Le design et la cuisine se côtoient peu. En France, le design culinaire fait pourtant tranquillement son entrée chez les traiteurs et dans les galeries. Ici, il suscite surtout la curiosité. Rencontre avec Delphine Huguet, une pionnière de la nouvelle discipline, de passage à Montréal pour l'inauguration du laboratoire culinaire de la SAT.

Pendant sa résidence de deux mois à la SAT, Delphine Huguet travaillera sur son projet MEGA Beat Dessert, qui sera ensuite diffusé dans l'espace immersif situé au nouvel étage de l'édifice de la SAT. Pour créer ce «dessert technologique» à base de fécule de maïs (matière non-newtonienne), l'artiste utilisera non pas un fouet, mais des fréquences sonores impalpables. Elle créera ainsi une bande sonore utilisant différents types de fréquences pour rythmer l'ajout des ingrédients, jusqu'à l'obtention d'un dessert... comestible.

Contrairement à d'autres créateurs culinaires, Delphine Huguet propose toujours des oeuvres qui se mangent, par amour pour la bouffe, mais aussi par soucis écologique.

«Le problème avec le design, c'est que, de manière générale dans notre société, on produit beaucoup trop. Qu'est-ce qu'on fait avec tous ces objets? Avec le design culinaire, je suis libre de produire autant que je veux, puisque ce sera ingéré.»

L'artiste aime bien l'idée que ses créations fassent corps avec le spectateur ou le client. «Il y a un rapport hyper personnel et sensuel, puisque le spectateur mange mon travail!»

En plus de participer à de nombreuses expos et résidences internationales (après Montréal, elle s'envole au Japon), la designer a réalisé plusieurs contrats pour des entreprises très diverses.

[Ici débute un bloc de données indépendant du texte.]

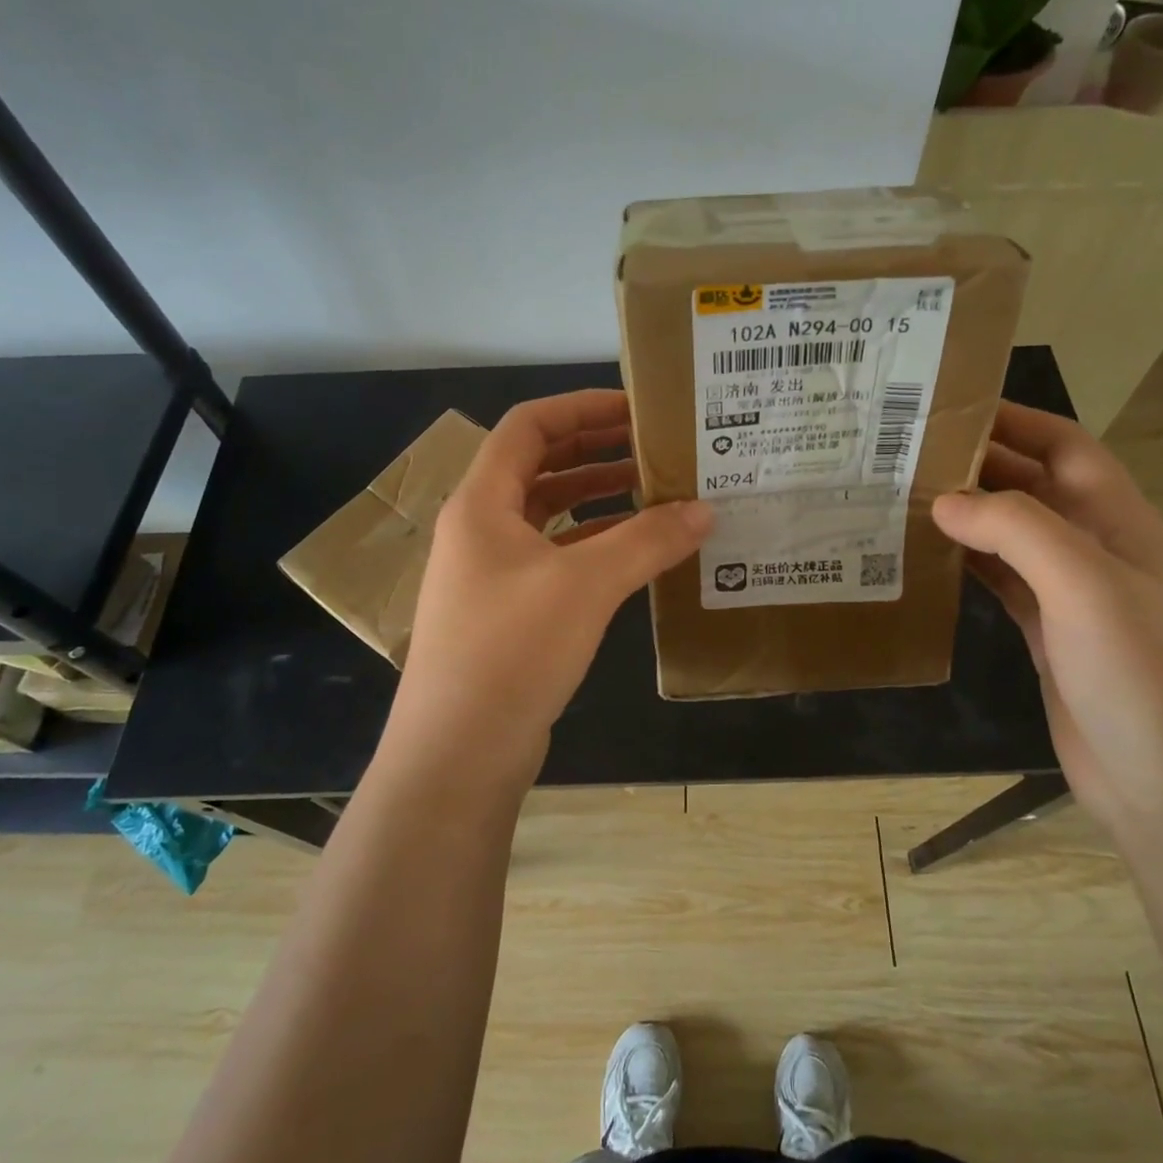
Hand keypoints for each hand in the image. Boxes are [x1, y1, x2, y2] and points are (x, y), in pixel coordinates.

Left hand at [389, 390, 711, 785]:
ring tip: (654, 493)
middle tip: (653, 447)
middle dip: (594, 450)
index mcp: (482, 502)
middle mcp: (480, 528)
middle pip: (538, 466)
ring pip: (547, 515)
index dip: (580, 407)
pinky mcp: (507, 611)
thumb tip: (705, 511)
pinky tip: (634, 553)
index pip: (528, 426)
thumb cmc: (511, 651)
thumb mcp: (585, 585)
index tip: (635, 409)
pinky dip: (592, 545)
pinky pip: (553, 558)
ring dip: (596, 498)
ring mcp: (490, 573)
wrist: (458, 755)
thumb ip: (647, 541)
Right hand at [932, 403, 1162, 830]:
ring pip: (1011, 535)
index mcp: (1119, 522)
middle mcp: (1095, 550)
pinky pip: (1000, 582)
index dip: (1015, 420)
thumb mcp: (1085, 586)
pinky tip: (926, 559)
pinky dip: (966, 564)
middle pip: (1032, 488)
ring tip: (903, 499)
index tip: (950, 408)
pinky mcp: (1047, 635)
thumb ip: (1017, 530)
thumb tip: (944, 499)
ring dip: (966, 515)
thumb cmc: (1142, 674)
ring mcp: (1071, 596)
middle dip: (978, 465)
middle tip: (906, 454)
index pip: (1065, 447)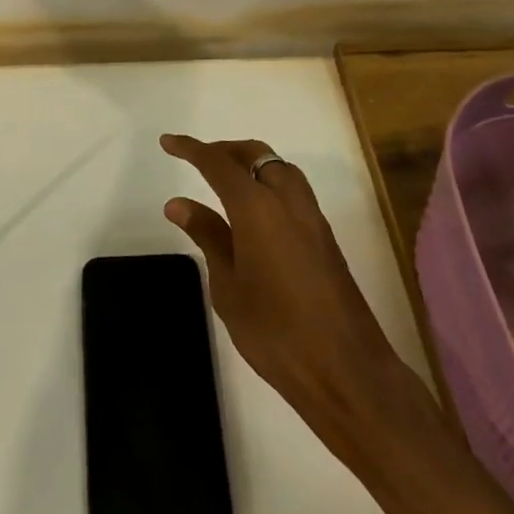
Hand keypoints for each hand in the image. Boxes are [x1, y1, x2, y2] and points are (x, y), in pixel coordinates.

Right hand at [160, 134, 435, 445]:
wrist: (346, 370)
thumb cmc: (275, 332)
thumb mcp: (228, 286)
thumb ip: (207, 236)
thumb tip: (179, 203)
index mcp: (257, 208)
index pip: (218, 163)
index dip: (191, 149)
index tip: (168, 142)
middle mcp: (288, 201)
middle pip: (255, 155)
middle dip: (224, 151)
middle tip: (196, 160)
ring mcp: (312, 217)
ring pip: (279, 168)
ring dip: (251, 164)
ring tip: (224, 181)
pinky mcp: (325, 237)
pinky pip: (293, 191)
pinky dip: (268, 184)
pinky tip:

Elle a par exemple imaginé une «carte postale gourmande» pour l'ouverture de la saison touristique du Comité régional du Limousin. La salle de spectacle L'International de Paris lui a inspiré des drapeaux comestibles aux saveurs de chaque pays (hareng et myrtilles pour la Suède, saucisse fumée et pomme pour l'Allemagne, wasabi et mûre pour le Japon).

À l'occasion de la sortie du livre Field Notes From a Catastrophe d'Elizabeth Kolbert, elle a réalisé un buffet ludique sur le thème du réchauffement climatique. Il y avait par exemple un dessert représentant la planète Terre. «Après avoir brisé le biscuit à coups de maillet, les convives se délecteront de la planète jusqu'à n'en plus laisser une miette. Ce dessert est accompagné d'une tisane aux vertus apaisantes...» peut-on lire sur le site de l'artiste (huguetpourebullition.ultra-book.com).

Delphine Huguet a étudié à l'École supérieure d'art et de design de Reims. Elle a été particulièrement marquée par l'enseignement de Marc Bretillot et par le travail de Stéphane Bureaux. Ces deux designers culinaires sont parmi les premiers à avoir exploré cette discipline. On retrouve donc un petit noyaux de créateurs en France et quelques artistes éparpillés un peu partout: Hollande (Mariej Vogelzang), Japon (Ayako Suwa), Espagne, Québec (Diane Leclair Bisson, avec son fascinant projet de contenants comestibles).

«La cuisine est la dernière discipline à ne pas avoir eu accès au design, déclarait Marc Bretillot, dans un entretien que l'on peut lire sur son site. On ne se pose pas la question quand un éditeur de meubles fait appel à un designer pour concevoir une chaise. Dans les métiers de bouche, ce n'est pas encore vraiment accepté même si cela suscite beaucoup de curiosité chez les grands chefs. C'est dû au corporatisme et au poids de la tradition.»

Il arrive d'ailleurs que Delphine Huguet se heurte à quelques esprits moins ouverts, lorsque vient, par exemple, le moment d'expliquer ses concepts aux traiteurs qui doivent réaliser la chose. Heureusement, une nouvelle génération de traiteurs plus créatifs est en train de voir le jour en France.

Chez nous, le nouveau laboratoire culinaire de la SAT, qui sera également un lieu d'expérimentation pour les chefs québécois, les mixologues et les chercheurs universitaires devrait développer une certaine curiosité pour cet «art» de l'éphémère en émergence.